Will the Global Interest Rates Remain Low this Year?

Published January 5th, 2020 - 11:33 GMT
Will the Global Interest Rates Remain Low this Year?
Investors believe the Fed will cut rates once over the course of next year, according to CME Group. (Shutterstock)
Global interest rates are likely to remain low for the foreseeable future with the US Federal Reserve (Fed) deciding to keep its benchmark rate in a range of 1.5% and 1.75% at its last meeting for 2019.

The US central bank also signalled it will leave rates unchanged through the end of 2020.
Looking ahead, the Fed’s dot-plot of interest rates forecasts by officials showed no changes this year and only one hike in 2021. Only four of 17 officials seem to think rates might rise this year.

The view in financial markets is not quite as sanguine. Investors believe the Fed will cut rates once over the course of next year, according to CME Group. Analysts said it’s a signal investors still have lingering worries about the economy.

The Fed had cut US interest rates in three successive meetings starting in July to shield the economy from a disruptive trade war with China that’s reduced business investment, harmed exports and sent the manufacturing sector into contraction.

Qatar-based QNB, the largest financial institution in the Middle East and North Africa, recently said it expects global interest rates to remain low for at least the next few years, which will help to maintain government debt sustainability. That will allow fiscal policy to respond to any substantial negative shocks that hit the global economy.

However, political polarisation and vested interests will undermine both the efficiency and effectiveness of fiscal stimulus. Taken together these constraints mean that fiscal policy can help mitigate some of the downside risks to global growth, but QNB cautions against viewing fiscal stimulus as a panacea.

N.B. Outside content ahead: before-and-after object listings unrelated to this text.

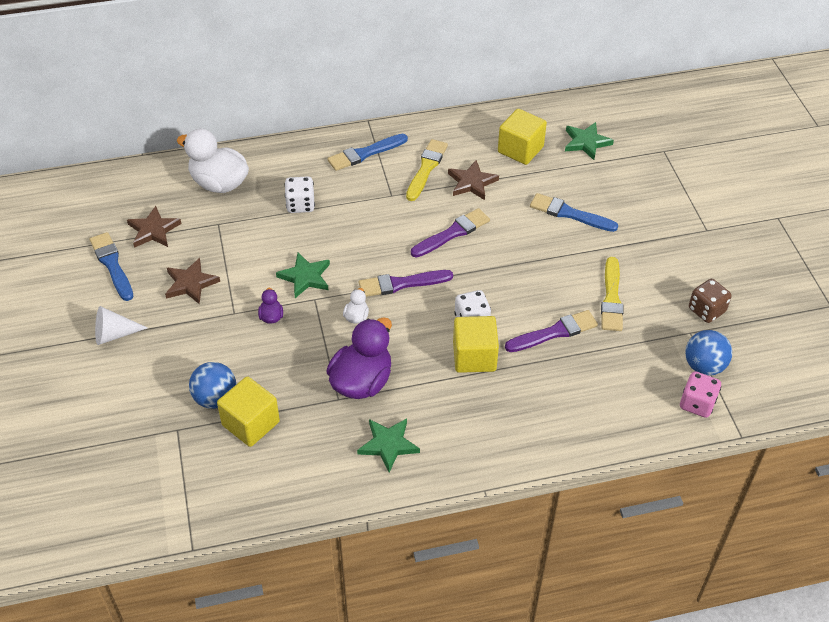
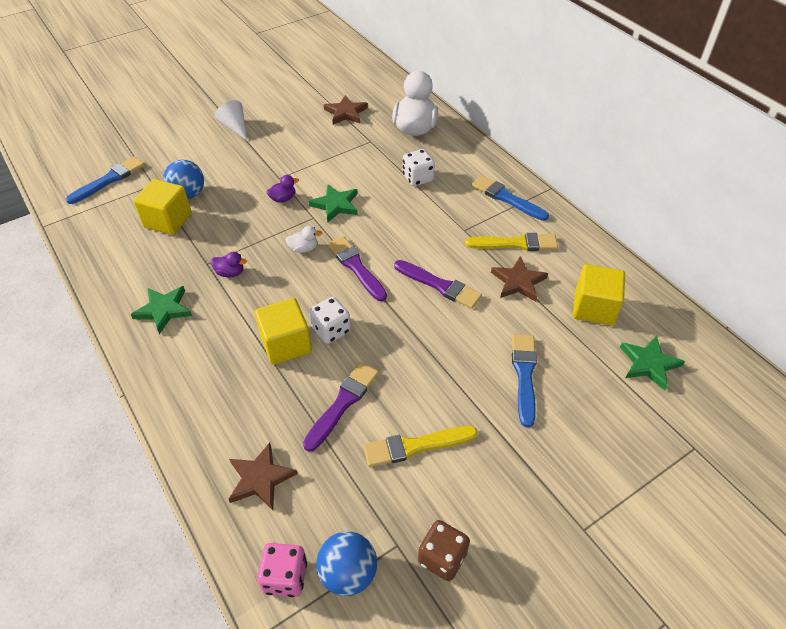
camera: 70 degrees right, 0 degrees up
blue brush [90,232,133,301] -> blue brush moved to [66,157,145,204]
brown star [165,258,220,304] -> brown star moved to [228,442,297,510]
purple duck [326,317,392,399] -> purple duck [211,252,247,277], size x0.44
purple brush [505,310,598,352] -> purple brush turned 105 degrees counterclockwise [303,362,379,452]

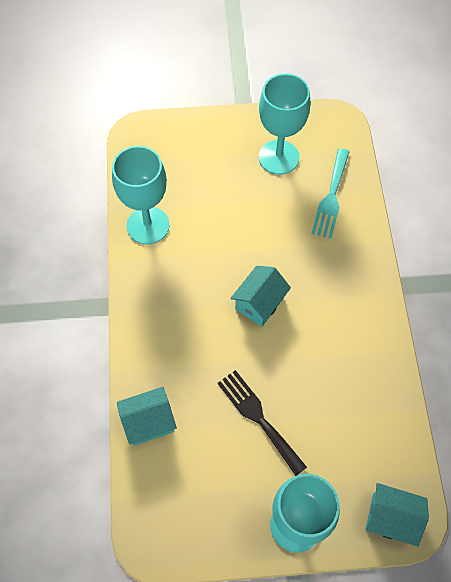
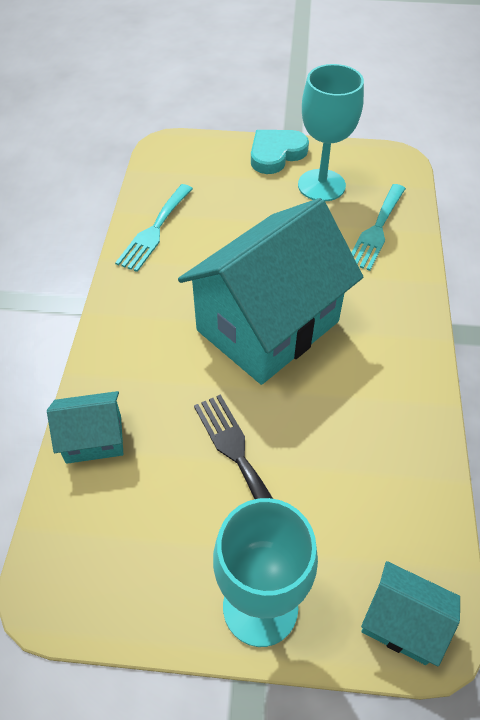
camera: 10 degrees right, 10 degrees down
turquoise goblet [112,146,170,245] -> turquoise fork [115,184,193,272]
turquoise house [231,266,291,327] -> turquoise house [178,198,363,385], size x2.24
none -> turquoise heart [251,130,309,174]

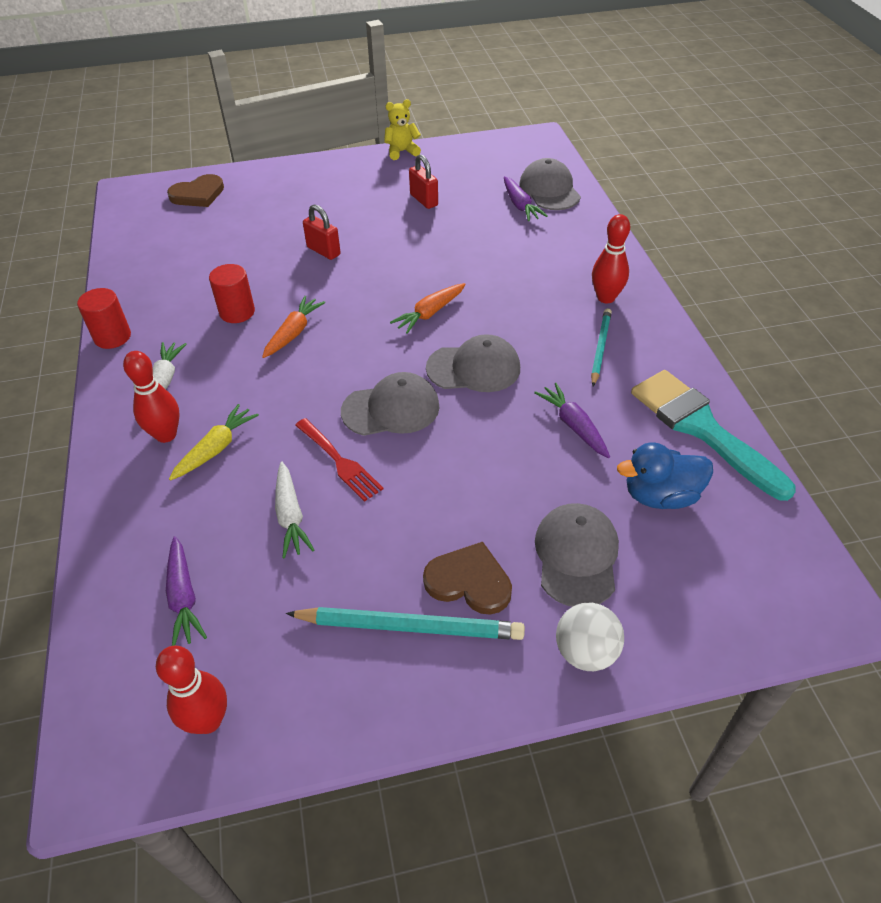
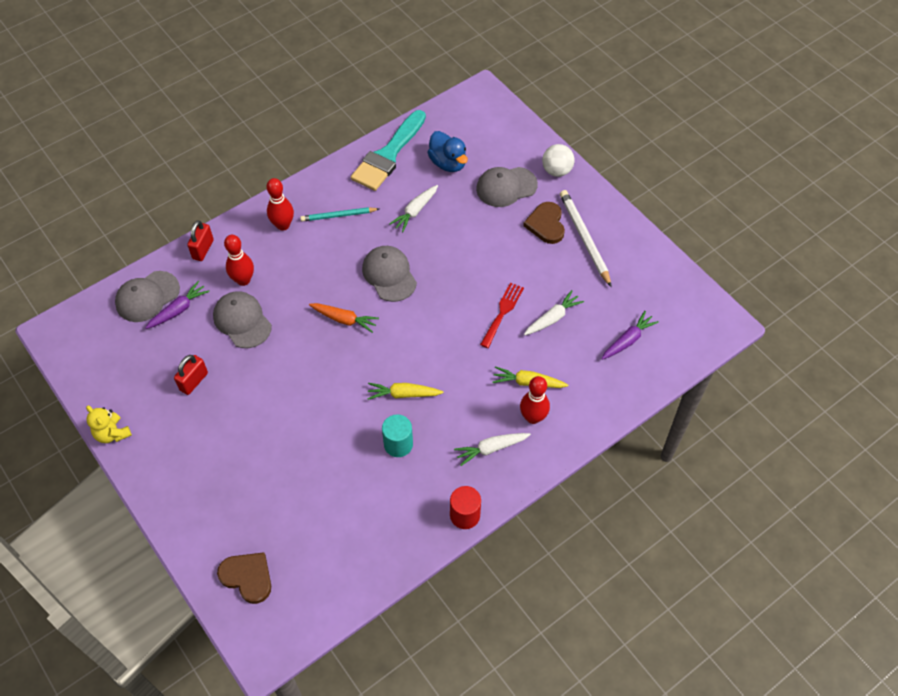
camera: 115 degrees left, 10 degrees up
red bowling pin [156,646,227,734] -> red bowling pin moved to [224,235,254,286]
red cylinder [209,264,255,323] -> turquoise cylinder [382,414,413,457]
orange carrot [262,296,325,358] -> yellow carrot [367,383,443,400]
turquoise pencil [286,607,525,640] -> white pencil [560,190,612,287]
red padlock [303,204,341,260] -> red padlock moved to [187,220,214,261]
grey cap [341,372,440,436] -> grey cap moved to [213,291,272,348]
purple carrot [534,383,610,458] -> white carrot [389,185,438,232]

QNB expects a modest acceleration of global GDP growth to around 3.4% in 2020 to be driven by easier monetary policy around the world, in particular the Fed’s dovish pivot to cutting interest rates. That is despite the ongoing US-China trade war, global manufacturing recession and other risks to the outlook.

QNB is also concerned that the world has become too dependent on monetary policy, which is becoming less effective. There is also a growing risk that low global interest rates are inflating debt and asset price bubbles.

Therefore, it is important that fiscal policy can respond to any substantial negative shocks that hit the global economy.

Analysts believe the global growth this year would depend a lot on a broader agreement that resolves longstanding trade disputes between the US and China, the world’s two largest economies.

What could give the US economy and economies around the world another boost is a dialling down in US-China trade tensions after a flurry of tit-for-tat tariffs that came to a crescendo over the summer. The two countries are trying to finish the first phase of what they hope is a broader agreement that ends the trade war.

US President Donald Trump has said he will sign the first phase of a long-awaited trade deal with China on January 15, in a move that de-escalates the tariff war between the world’s two biggest economies.

Trump also said “high-level representatives of China” would attend an official ceremony at the White House.